# Ocean to Montreal connecting to Adirondack



## Railroad Bill (Jul 6, 2014)

More questions on our planned trip to Halifax. When we return from Halifax to Montreal we will then connect to the Adirondack back to SDY and home to CLE on the LSL. I noted that the Adirondack leaves Montreal around 9:30am and the Train 15 arrives around 9:15am. But there is another train scheduled to leave Sainte-Foy at 6am and arrives in Montreal at 8:30am.

Is this a doable connection? Would like to avoid an expensive stay in Montreal and just get on the Adirondack, but if there are any delays, the connection would not be made.

How reliable is the Train #15 and #33 in getting us to Montreal earlier than the through #15.?

I have also been told that a connection at St Lambert can be made between the Ocean and the Adirondack there?? Is that a possibility as well.

Thanks again.


----------



## NS VIA Fan (Jul 6, 2014)

Don’t do a same day connection as tight as that. The Ocean could be on-time for days......but the one day you are onboard.....it could be late. Occasionally, if CN120 is running late there could be a meet putting the Ocean 40 min late before it even reached Truro, 64 miles out of Halifax.
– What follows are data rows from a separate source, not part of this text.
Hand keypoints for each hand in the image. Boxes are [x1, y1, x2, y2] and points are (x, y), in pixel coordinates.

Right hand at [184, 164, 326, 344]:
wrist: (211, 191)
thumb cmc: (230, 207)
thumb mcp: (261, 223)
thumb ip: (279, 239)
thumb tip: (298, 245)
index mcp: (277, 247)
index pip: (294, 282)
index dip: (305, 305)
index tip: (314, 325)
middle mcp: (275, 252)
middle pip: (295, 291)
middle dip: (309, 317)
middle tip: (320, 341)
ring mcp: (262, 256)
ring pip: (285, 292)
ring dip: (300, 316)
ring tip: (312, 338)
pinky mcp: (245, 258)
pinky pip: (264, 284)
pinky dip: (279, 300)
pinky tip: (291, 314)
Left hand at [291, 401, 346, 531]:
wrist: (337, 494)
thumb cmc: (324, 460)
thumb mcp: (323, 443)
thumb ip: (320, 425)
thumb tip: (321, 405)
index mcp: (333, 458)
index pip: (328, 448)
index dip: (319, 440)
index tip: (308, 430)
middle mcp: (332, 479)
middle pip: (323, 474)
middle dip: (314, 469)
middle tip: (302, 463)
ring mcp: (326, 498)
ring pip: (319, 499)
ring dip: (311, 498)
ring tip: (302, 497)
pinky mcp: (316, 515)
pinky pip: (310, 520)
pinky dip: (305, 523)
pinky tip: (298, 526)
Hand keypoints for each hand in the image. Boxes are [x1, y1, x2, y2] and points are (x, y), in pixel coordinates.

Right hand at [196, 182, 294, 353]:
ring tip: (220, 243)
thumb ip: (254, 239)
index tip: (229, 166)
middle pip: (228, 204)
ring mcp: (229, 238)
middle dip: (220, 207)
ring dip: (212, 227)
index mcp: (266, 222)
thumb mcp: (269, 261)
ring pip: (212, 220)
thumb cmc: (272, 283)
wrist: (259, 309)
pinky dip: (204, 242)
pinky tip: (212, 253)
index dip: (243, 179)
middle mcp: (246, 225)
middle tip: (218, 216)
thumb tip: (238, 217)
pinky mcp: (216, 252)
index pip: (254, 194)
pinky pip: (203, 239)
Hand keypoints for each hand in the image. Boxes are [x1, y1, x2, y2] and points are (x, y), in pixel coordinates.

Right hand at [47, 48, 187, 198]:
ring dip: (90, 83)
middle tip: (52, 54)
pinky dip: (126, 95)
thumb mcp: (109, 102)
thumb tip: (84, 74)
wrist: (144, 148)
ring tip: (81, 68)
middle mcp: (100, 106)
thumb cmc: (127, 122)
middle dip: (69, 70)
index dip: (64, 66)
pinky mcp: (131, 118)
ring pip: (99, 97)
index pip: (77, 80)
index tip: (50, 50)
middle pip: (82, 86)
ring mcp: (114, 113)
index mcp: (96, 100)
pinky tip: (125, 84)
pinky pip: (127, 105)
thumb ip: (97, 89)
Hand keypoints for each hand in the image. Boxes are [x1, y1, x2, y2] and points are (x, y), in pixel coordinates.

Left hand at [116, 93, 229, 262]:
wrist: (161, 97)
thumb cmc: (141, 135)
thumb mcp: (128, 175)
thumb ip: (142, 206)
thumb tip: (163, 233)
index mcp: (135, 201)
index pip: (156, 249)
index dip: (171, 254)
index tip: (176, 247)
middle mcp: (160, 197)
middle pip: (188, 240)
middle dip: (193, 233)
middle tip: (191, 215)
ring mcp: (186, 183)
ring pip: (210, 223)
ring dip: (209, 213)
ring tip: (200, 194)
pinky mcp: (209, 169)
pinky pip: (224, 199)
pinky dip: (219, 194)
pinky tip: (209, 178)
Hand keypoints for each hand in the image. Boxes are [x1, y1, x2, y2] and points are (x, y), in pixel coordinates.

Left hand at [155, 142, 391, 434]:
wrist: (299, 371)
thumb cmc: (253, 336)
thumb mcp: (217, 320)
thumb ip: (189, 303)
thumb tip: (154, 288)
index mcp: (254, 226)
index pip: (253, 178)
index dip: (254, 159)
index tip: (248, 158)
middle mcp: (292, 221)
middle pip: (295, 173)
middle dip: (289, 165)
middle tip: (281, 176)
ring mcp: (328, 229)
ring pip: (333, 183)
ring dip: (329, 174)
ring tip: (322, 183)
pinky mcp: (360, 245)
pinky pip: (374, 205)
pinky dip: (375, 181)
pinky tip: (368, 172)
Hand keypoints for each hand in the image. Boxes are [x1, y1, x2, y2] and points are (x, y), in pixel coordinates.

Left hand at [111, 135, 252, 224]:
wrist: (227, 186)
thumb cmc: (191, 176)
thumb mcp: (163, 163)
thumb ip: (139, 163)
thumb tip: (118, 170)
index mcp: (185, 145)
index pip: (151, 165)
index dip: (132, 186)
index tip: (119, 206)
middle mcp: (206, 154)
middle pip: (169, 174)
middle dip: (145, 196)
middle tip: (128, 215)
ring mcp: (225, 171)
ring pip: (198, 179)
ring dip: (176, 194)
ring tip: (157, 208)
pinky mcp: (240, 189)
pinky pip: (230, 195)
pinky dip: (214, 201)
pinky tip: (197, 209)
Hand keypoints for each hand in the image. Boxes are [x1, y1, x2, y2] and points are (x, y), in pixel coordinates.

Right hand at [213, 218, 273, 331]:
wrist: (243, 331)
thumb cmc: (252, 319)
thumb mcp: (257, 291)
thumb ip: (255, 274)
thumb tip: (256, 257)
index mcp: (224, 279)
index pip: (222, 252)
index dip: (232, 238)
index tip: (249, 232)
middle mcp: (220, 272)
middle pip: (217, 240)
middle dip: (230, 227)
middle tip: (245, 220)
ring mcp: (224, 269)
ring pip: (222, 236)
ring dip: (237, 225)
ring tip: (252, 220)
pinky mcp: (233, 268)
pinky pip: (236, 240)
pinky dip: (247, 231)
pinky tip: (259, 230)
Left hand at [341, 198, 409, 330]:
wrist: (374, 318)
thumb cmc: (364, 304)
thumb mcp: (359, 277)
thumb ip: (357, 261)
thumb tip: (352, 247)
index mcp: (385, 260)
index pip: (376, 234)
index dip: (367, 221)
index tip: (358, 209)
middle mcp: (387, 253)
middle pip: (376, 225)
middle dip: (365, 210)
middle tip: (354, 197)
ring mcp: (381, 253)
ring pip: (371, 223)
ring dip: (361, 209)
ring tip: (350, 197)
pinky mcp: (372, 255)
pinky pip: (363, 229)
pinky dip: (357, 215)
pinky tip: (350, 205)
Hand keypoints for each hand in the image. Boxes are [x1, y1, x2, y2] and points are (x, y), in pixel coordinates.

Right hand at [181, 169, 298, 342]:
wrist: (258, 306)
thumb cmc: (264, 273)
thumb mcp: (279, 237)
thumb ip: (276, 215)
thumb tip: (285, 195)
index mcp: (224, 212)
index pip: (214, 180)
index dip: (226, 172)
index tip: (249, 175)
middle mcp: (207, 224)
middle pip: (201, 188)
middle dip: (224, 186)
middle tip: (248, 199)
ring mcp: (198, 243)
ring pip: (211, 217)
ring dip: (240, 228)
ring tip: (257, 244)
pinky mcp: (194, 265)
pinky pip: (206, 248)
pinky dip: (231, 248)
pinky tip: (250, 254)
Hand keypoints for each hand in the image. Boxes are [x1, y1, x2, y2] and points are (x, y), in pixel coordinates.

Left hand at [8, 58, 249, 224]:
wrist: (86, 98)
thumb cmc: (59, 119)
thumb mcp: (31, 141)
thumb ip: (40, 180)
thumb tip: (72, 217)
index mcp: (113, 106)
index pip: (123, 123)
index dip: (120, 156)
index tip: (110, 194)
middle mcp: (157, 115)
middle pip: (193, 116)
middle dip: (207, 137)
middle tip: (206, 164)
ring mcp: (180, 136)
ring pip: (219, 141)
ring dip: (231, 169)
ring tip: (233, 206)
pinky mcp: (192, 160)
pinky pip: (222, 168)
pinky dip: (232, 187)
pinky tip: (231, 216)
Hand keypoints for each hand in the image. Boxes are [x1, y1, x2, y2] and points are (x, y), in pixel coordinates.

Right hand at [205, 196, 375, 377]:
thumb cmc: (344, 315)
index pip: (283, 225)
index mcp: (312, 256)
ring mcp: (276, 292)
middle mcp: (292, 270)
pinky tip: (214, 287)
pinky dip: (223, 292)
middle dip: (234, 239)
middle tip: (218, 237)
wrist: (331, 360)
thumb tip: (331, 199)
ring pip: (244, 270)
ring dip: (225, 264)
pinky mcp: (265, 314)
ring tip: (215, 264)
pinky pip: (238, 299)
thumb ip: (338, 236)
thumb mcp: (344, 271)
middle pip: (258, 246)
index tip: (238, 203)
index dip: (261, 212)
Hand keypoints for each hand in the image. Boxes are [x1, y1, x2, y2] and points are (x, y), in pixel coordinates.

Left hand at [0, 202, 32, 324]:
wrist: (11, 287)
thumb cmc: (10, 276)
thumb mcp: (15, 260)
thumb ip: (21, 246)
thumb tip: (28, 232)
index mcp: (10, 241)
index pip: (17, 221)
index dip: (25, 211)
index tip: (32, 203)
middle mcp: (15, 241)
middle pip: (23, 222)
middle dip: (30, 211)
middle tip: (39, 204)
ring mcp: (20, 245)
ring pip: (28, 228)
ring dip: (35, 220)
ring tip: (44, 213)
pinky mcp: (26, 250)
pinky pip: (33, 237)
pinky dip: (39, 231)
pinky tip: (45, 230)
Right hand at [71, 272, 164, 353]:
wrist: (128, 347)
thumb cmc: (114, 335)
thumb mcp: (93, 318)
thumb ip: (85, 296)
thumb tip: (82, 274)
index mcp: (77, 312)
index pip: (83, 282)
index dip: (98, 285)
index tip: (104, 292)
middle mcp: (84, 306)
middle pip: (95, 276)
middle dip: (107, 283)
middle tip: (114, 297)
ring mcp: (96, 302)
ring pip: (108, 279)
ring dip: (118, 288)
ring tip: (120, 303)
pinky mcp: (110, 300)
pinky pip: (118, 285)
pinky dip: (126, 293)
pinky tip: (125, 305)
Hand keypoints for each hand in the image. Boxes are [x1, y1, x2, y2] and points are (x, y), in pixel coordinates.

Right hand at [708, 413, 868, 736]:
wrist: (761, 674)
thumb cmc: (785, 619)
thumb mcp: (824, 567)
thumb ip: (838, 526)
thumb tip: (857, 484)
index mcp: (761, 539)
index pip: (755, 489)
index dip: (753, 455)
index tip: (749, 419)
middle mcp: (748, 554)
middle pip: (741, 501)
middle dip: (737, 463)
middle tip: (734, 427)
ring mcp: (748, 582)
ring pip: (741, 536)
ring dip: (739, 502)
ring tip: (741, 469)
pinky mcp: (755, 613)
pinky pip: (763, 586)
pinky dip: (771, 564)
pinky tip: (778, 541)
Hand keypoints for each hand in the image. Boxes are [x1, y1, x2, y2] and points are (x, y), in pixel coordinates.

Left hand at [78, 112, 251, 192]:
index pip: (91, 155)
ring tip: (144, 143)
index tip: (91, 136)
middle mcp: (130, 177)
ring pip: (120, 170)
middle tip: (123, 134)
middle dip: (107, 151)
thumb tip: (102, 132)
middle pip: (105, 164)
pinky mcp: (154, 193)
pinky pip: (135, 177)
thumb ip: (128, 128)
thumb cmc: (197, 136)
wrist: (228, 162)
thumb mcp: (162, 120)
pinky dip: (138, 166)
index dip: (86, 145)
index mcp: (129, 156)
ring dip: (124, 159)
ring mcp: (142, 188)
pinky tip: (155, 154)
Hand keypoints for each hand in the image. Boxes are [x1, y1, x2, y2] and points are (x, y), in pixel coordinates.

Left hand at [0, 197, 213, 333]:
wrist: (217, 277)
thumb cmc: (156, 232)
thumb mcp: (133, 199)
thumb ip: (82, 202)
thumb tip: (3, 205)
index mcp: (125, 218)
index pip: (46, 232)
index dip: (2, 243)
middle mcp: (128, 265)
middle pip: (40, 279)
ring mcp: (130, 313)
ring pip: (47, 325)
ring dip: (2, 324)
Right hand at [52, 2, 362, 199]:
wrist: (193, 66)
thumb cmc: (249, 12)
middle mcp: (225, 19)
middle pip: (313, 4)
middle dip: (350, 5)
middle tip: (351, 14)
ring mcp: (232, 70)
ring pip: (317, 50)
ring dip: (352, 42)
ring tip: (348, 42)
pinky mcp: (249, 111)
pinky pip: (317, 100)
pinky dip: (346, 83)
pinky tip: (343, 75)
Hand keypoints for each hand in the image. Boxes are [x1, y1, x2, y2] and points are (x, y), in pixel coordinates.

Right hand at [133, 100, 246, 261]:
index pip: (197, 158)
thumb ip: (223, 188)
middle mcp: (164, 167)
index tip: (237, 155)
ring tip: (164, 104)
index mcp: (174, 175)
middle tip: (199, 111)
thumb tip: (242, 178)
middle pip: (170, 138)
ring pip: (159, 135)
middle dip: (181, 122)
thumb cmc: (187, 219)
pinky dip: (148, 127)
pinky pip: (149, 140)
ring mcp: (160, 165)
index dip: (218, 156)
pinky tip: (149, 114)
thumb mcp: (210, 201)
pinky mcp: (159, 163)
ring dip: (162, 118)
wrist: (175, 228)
The anxiety of missing your connection can ruin your trip. Lots to do in Montreal so just enjoy a stopover!


----------



## Railroad Bill (Jul 6, 2014)

NS VIA Fan said:


> Don’t do a same day connection as tight as that. The Ocean could be on-time for days......but the one day you are onboard.....it could be late. Occasionally, if CN120 is running late there could be a meet putting the Ocean 40 min late before it even reached Truro, 64 miles out of Halifax.
> 
> The anxiety of missing your connection can ruin your trip. Lots to do in Montreal so just enjoy a stopover!


Thanks, you are so right about the trip anxiety. We usually try to avoid worrying about connections by allowing plenty of time or stopovers. Sounds like good advice for this trip as well.


----------



## NS VIA Fan (Jul 6, 2014)

And don’t miss being awake and in the Dome as the Ocean runs into Sainte-Foy across the historic Quebec (cantilever) Bridge over the St. Lawrence........ then backs out, again crossing the bridge for about 4 miles to reach the mainline on the southshore.


----------